Given they lost Bogaerts, Eovaldi and J.D. Martinez in free agency, and it isn’t that long ago that Mookie Betts was traded away as well, the best bit of business the Boston Red Sox have done in a long time is the reported eleven-year, $331 million contract extension they have given to Rafael Devers. While it is debatable that Devers deserves to be handed a contract of that size, it should certainly help to quell the grumblings of what is a passionate fanbase. A quick word too on the White Sox’s signing of Andrew Benintendi to what is the largest free agent contract in the club’s history. In their piece for ESPN, Jesse Rogers and Jeff Passan rightly call Benintendi “one of the game’s premier bat-to-ball hitters”. I was always impressed whenever I saw Benintendi step up to the plate for the Royals, and his acquisition should help to make up for the loss of Jose Abreu.

As for the size of the contracts that have been handed out; that’s the nature of free agency and an open market, particularly when there are much-sought-after assets, like Aaron Judge, Trea Turner and Carlos Correa, in the market. Good for all of the players who have received such big-money contracts, I say – for example, Judge turned down the contract extension the Yankees offered him last off-season and backed himself to succeed this past season. And, boy, did he, breaking the American League home run record and winning the American League MVP. You can’t begrudge the man for wanting to maximise his earnings while he can, particularly when he earned it with such good record-breaking play.

The wider argument has got to be what this says about the MLB as a whole though, particularly when Judge, Justin Verlander (who will be 40 years old by the time the new season starts), Trea Turner and Jacob deGrom are now all going to be individually earning nearly as much next season as the Oakland A’s are currently projected to spend on their entire payroll next year?

Let’s be clear; all the players mentioned above are exceptional, and if teams are willing to pay them over $30 million per season for their services, good for them.

A league where one team is paying a 40-year-old, albeit one of the best pitchers in the MLB, nearly as much or more than the likes of the A’s, Marlins and Pirates are paying their entire roster is one where the gulf in talent between teams is only going to get wider and wider though, thus creating a league that is going to get less and less competitive.
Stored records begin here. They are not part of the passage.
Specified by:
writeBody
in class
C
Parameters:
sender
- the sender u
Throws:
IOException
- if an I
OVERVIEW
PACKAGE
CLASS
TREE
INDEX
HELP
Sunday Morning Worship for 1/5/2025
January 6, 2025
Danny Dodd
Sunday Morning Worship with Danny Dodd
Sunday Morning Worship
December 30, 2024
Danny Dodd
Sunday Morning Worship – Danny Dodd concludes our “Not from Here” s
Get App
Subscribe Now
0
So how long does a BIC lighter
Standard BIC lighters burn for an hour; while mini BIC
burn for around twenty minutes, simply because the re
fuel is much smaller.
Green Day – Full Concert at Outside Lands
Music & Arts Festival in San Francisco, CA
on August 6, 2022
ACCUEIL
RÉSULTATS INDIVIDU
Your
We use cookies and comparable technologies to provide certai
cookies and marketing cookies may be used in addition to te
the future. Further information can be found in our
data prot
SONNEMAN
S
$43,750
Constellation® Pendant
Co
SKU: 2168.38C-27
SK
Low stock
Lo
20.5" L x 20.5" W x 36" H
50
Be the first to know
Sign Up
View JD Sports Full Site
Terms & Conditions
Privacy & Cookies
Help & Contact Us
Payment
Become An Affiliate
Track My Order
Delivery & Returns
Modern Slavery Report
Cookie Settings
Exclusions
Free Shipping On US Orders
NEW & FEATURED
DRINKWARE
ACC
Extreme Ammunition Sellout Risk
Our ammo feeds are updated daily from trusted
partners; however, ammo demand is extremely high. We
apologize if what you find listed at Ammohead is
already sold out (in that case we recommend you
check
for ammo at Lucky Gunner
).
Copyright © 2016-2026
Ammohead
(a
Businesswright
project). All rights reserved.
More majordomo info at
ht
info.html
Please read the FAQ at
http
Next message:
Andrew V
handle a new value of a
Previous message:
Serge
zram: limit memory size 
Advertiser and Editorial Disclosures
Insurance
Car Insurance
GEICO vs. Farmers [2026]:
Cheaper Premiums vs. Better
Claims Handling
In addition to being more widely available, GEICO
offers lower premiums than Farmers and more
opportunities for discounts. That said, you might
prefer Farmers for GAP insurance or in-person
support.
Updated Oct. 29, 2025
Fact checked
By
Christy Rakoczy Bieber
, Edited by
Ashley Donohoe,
If the league becomes less competitive, it also becomes less interesting to watch at a time when MLB is already trying to find ways to make the game faster and more interesting in response to increasing competition for viewers’ eyeballs.

At the very least then, while it is an old argument, it is one that deserves to be repeated in these situations; does the MLB need to consider introducing minimum and maximum salary caps, along with enforcing harsher penalties on those that continue to break the luxury tax? That, you would hope, would help to bring a bit more parity and stop certain teams from being able to flex their financial muscle and hoard talent.